Cinematographer James Wong Howe was nicknamed Low Key Howe for his penchant for low key lighting, which helped establish the distinctive look of Warner Brothers pictures of the 1940s. He was one of the first to use hand-held cameras and deep focus long before they became standard technique. He won Oscars for his work on The Rose Tattoo (1955), which also starred Burt Lancaster, and Hud (1963), and he was nominated seven other times.

Hunsecker's apartment building is actually the show-business office tower at 1619 Broadway, also known as the Brill Building, which housed pop songwriters and music producers for decades.

MEMORABLE QUOTES from SWEET SMELL OF SUCCESS

HUNSECKER (Burt Lancaster): "I'd hate to take a bite out of you. You're a cookie full of arsenic."

HUNSECKER (holding an unlit cigarette): "Match me, Sydney."

FALCO (Tony Curtis): "Watch me run a 50-yard dash with my legs cut off."

HUNSECKER: "You see that grin? It's part of his helpless act. He throws himself upon your mercy."

FALCO: "In brief, from now on the best of everything is good enough for me."

HUNSECKER: "What's this boy got that Susie likes?"
FALCO: "Integrity - acute, like indigestion."

STEVE (Martin Milner): "The next time you want information, don't scratch for it like a dog, ask for it like a man."

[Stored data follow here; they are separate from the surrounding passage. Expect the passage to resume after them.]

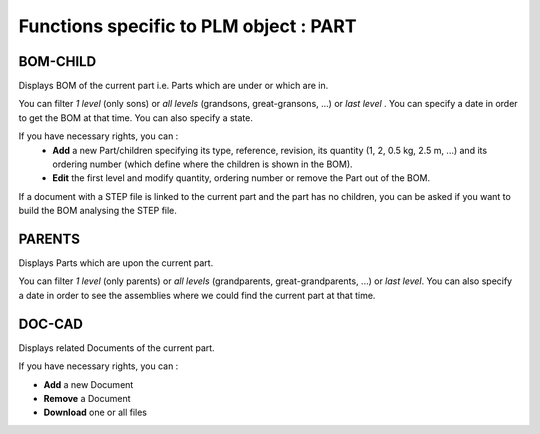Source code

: ========================================================
Functions specific to PLM object : **PART**
========================================================


BOM-CHILD
========================================================
Displays BOM of the current part i.e. Parts which are under or which are in.

You can filter *1 level* (only sons) or *all levels* (grandsons, great-gransons, ...) or *last level* . You can specify a date in order to get the BOM at that time. You can also specify a state.

If you have necessary rights, you can :
  * **Add** a new Part/children specifying its type, reference, revision, its quantity (1, 2, 0.5 kg, 2.5 m, ...) and its ordering number (which define where the children is shown in the BOM).

  * **Edit** the first level and modify quantity, ordering number or remove the Part out of the BOM.

If a document with a STEP file is linked to the current part and the part has no children, you can be asked if you want to build the BOM analysing the STEP file.


PARENTS
========================================================
Displays Parts which are upon the current part.

You can filter *1 level* (only parents) or *all levels* (grandparents, great-grandparents, ...) or *last level*. You can also specify a date in order to see the assemblies where we could find the current part at that time.


DOC-CAD
========================================================
Displays related Documents of the current part.

If you have necessary rights, you can :

* **Add** a new Document

* **Remove** a Document

* **Download** one or all files

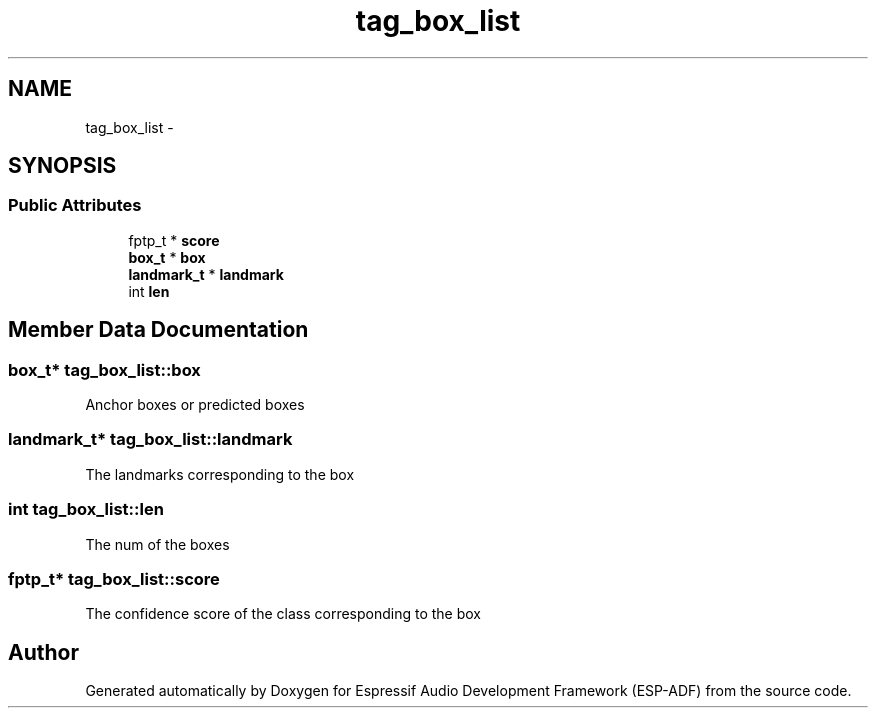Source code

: .TH "tag_box_list" 3 "Mon Aug 3 2020" "Espressif Audio Development Framework (ESP-ADF)" \" -*- nroff -*-
.ad l
.nh
.SH NAME
tag_box_list \- 
.SH SYNOPSIS
.br
.PP
.SS "Public Attributes"

.in +1c
.ti -1c
.RI "fptp_t * \fBscore\fP"
.br
.ti -1c
.RI "\fBbox_t\fP * \fBbox\fP"
.br
.ti -1c
.RI "\fBlandmark_t\fP * \fBlandmark\fP"
.br
.ti -1c
.RI "int \fBlen\fP"
.br
.in -1c
.SH "Member Data Documentation"
.PP 
.SS "\fBbox_t\fP* tag_box_list::box"
Anchor boxes or predicted boxes 
.SS "\fBlandmark_t\fP* tag_box_list::landmark"
The landmarks corresponding to the box 
.SS "int tag_box_list::len"
The num of the boxes 
.SS "fptp_t* tag_box_list::score"
The confidence score of the class corresponding to the box 

.SH "Author"
.PP 
Generated automatically by Doxygen for Espressif Audio Development Framework (ESP-ADF) from the source code\&.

HUNSECKER: "You're dead, son, get yourself buried."

FALCO: "A press agent eats a columnist's dirt and is expected to call it manna."

HUNSECKER: "Sidney lives in moral twilight."

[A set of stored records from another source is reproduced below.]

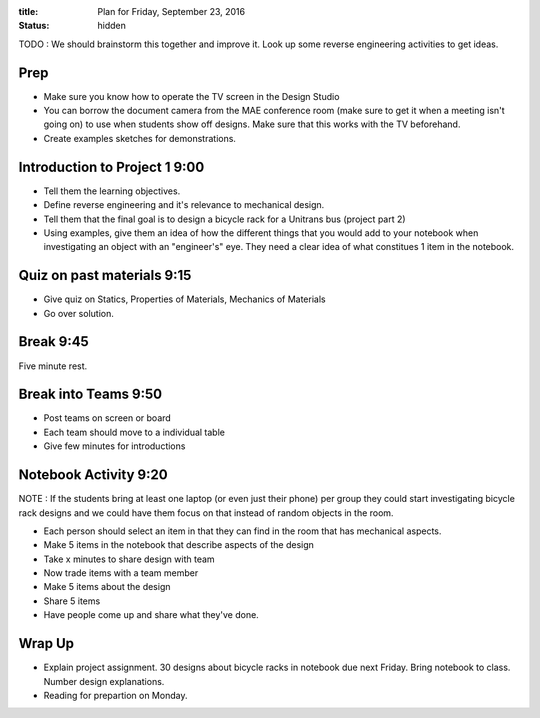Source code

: :title: Plan for Friday, September 23, 2016
:status: hidden

TODO : We should brainstorm this together and improve it. Look up some reverse
engineering activities to get ideas.

Prep
====

- Make sure you know how to operate the TV screen in the Design Studio
- You can borrow the document camera from the MAE conference room (make sure to
  get it when a meeting isn't going on) to use when students show off designs.
  Make sure that this works with the TV beforehand.
- Create examples sketches for demonstrations.

Introduction to Project 1 9:00
==============================

- Tell them the learning objectives.
- Define reverse engineering and it's relevance to mechanical design.
- Tell them that the final goal is to design a bicycle rack for a Unitrans bus
  (project part 2)
- Using examples, give them an idea of how the different things that you would
  add to your notebook when investigating an object with an "engineer's" eye.
  They need a clear idea of  what constitues 1 item in the notebook.

Quiz on past materials 9:15
===========================

- Give quiz on Statics, Properties of Materials, Mechanics of Materials
- Go over solution.

Break 9:45
==========

Five minute rest.

Break into Teams 9:50
=====================

- Post teams on screen or board
- Each team should move to a individual table
- Give few minutes for introductions

Notebook Activity 9:20
======================

NOTE : If the students bring at least one laptop (or even just their phone) per
group they could start investigating bicycle rack designs and we could have
them focus on that instead of random objects in the room.

- Each person should select an item in that they can find in the room that has
  mechanical aspects.
- Make 5 items in the notebook that describe aspects of the design
- Take x minutes to share design with team
- Now trade items with a team member
- Make 5 items about the design
- Share 5 items
- Have people come up and share what they've done.

Wrap Up
=======

- Explain project assignment. 30 designs about bicycle racks in notebook due
  next Friday. Bring notebook to class. Number design explanations.
- Reading for prepartion on Monday.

HUNSECKER: "President? My big toe would make a better president."

HUNSECKER: "My right hand hasn't seen my left hand in 30 years."

RITA (Barbara Nichols): "What am I, a bowl of fruit? A tangerine that peels in an instant?"

RITA: "Here's mud in your column."

FALCO: "You were interviewed?"
RITA: "In his apartment."
FALCO: "Where was his wife?"
RITA: "I don't know; it's a big apartment."

HUNSECKER: "With the simple flick of a switch, I could shut out the greedy murmur of little men."

FALCO: "Starting today, you can play marbles with his eyeballs."

STEVE: "Mr. Hunsecker, you've got more twists than a barrel of pretzels."

HUNSECKER: "I don't relish shooting a mosquito with an elephant gun."

FALCO: "Maybe I left my sense of humor in my other suit."

HUNSECKER: "Here's your head, what's your hurry?"

FALCO: "The cat's in the bag and the bag's in the river."